На другой день первый штурман, смеясь, говорил чифу:
— Очевидно, молниеносный Фриц[55] опять увлекся какой-нибудь юбкой.
— А может быть, сидит в кутузке, — кисло усмехнулся чиф.
— Да, от него и этого можно ожидать…
Когда и на третий день Алкснис не появился в кают-компании, офицеры начали беспокоиться.
— Не сказать ли капитану? Может быть, с ним что-нибудь случилось?
Дверь в каюту Алксниса была закрыта на обыкновенный и, кроме того, на французский замок.
— Явится! — сказал второй механик. — Он только что получил от капитана все свои деньги, надо же их пропить.
Стали расспрашивать кочегаров:
— Вы с ним чаще встречаетесь, не попадался ли об вам на берегу? Где он там застрял?
Кочегары ничего не знали об Алкснисе.
Выждали еще один день, потом первый штурман сообщил капитану. Капитан сразу же велел позвать дункемана с отмычками. Каюту телеграфиста открыли и увидели знакомый уже нам хаос. На столе лежала записка:
Господину капитану.Вы мне грозили расчетом по возвращении в Ригу. Я понимаю, насколько неудобно вам будет привести в исполнение свою угрозу. Чтобы избавить вас от этих затруднений, а также потому, что я не желаю получать от вас такой пинок в известное место, освобождаю вверенное вам судно от своего нежелательного присутствия, Не трудитесь меня разыскивать. План мой тщательно обдуман.Алкснис.Р. S. Между прочим, вы — большой осел.
У капитана вздулись жилы на лбу и захватило дыхание.
— Вот тип! — процедил он сквозь зубы. Все сочувственно опустили головы.
***Забастовка портовых рабочих продолжалась целый месяц. Гавань все больше пустела. Парохода уже не прибывали сюда за грузом; те, которые находились в порту к началу забастовки, кое-как погрузились при помощи несознательных моряков и всякого околачивающегося в порту сброда. В конце концов рабочие прекратили забастовку, не добившись никаких результатов.
Но это было непродолжительное отступление. Дух времени нельзя заглушить никакими средствами — он подобен карбиду, который разгорается тем ярче, чем больше поливают его водой.

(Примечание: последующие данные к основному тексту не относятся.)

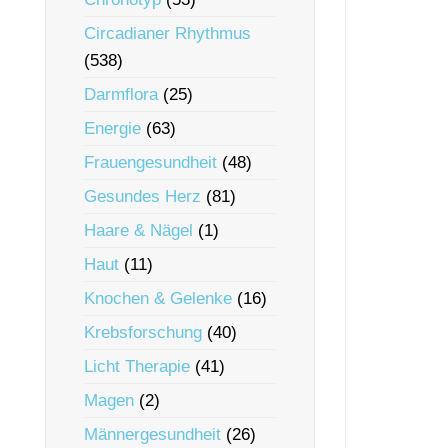
Circadianer Rhythmus
(538)
Darmflora
(25)
Energie
(63)
Frauengesundheit
(48)
Gesundes Herz
(81)
Haare & Nägel
(1)
Haut
(11)
Knochen & Gelenke
(16)
Krebsforschung
(40)
Licht Therapie
(41)
Magen
(2)
Männergesundheit
(26)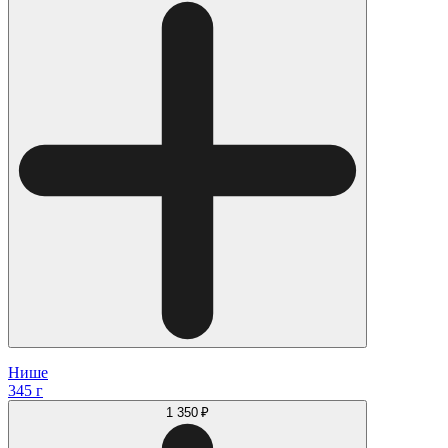
Нише
345 г
1 350 ₽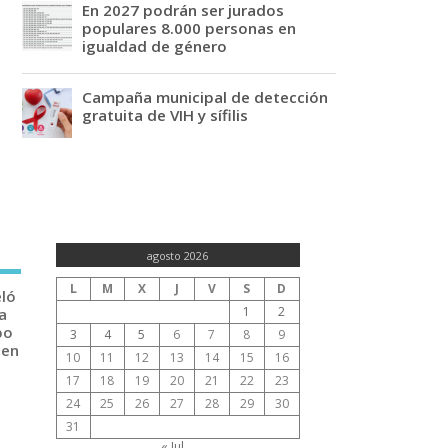
En 2027 podrán ser jurados
populares 8.000 personas en
igualdad de género
Campaña municipal de detección
gratuita de VIH y sífilis
agosto 2026
L
M
X
J
V
S
D
eló
1
2
a
po
3
4
5
6
7
8
9
 en
10
11
12
13
14
15
16
17
18
19
20
21
22
23
24
25
26
27
28
29
30
31
« Jul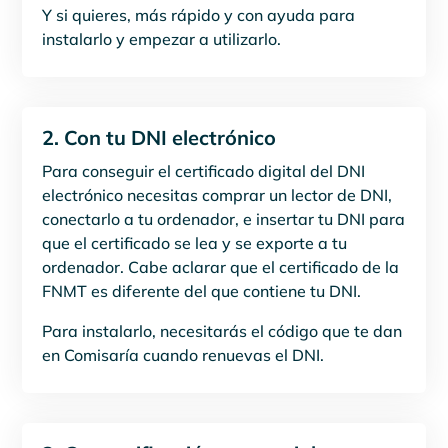
Y si quieres, más rápido y con ayuda para
instalarlo y empezar a utilizarlo.
2. Con tu DNI electrónico
Para conseguir el certificado digital del DNI
electrónico necesitas comprar un lector de DNI,
conectarlo a tu ordenador, e insertar tu DNI para
que el certificado se lea y se exporte a tu
ordenador. Cabe aclarar que el certificado de la
FNMT es diferente del que contiene tu DNI.
Para instalarlo, necesitarás el código que te dan
en Comisaría cuando renuevas el DNI.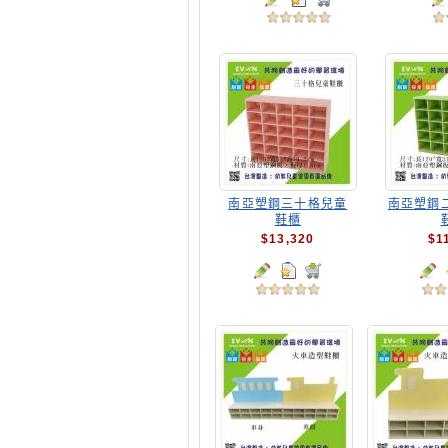
南亞塑鋼三十格兒童
南亞塑鋼
鞋櫃
$13,320
$1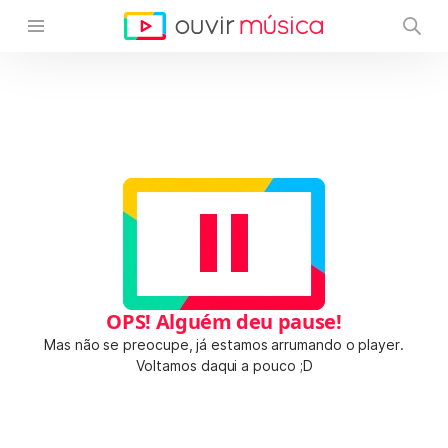
OPS! Alguém deu pause!
Mas não se preocupe, já estamos arrumando o player.
Voltamos daqui a pouco ;D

Сразу же после окончания забастовки весь сброд должен был потерять работу. На пароходы вернулись старые, организованные рабочие. Возобновился прежний напряженный труд, и пароходы один за другим освобождались из плена.
К этому времени Блав кончил плетение мата и однажды вечером торжественно и гордо, предварительно умывшись, отнес свое произведение в салон. Капитан выразил признательность за тщательно выполненную работу, выдал ему сорок франков и заодно выплатил весь накопившийся заработок, так как Блав решил вернуть себе человеческий вид. Его сбережения составляли что-то около шестисот франков. За это время он занял у Волдиса всего только тридцать франков, а приступы жажды удовлетворял, пользуясь щедростью Звана.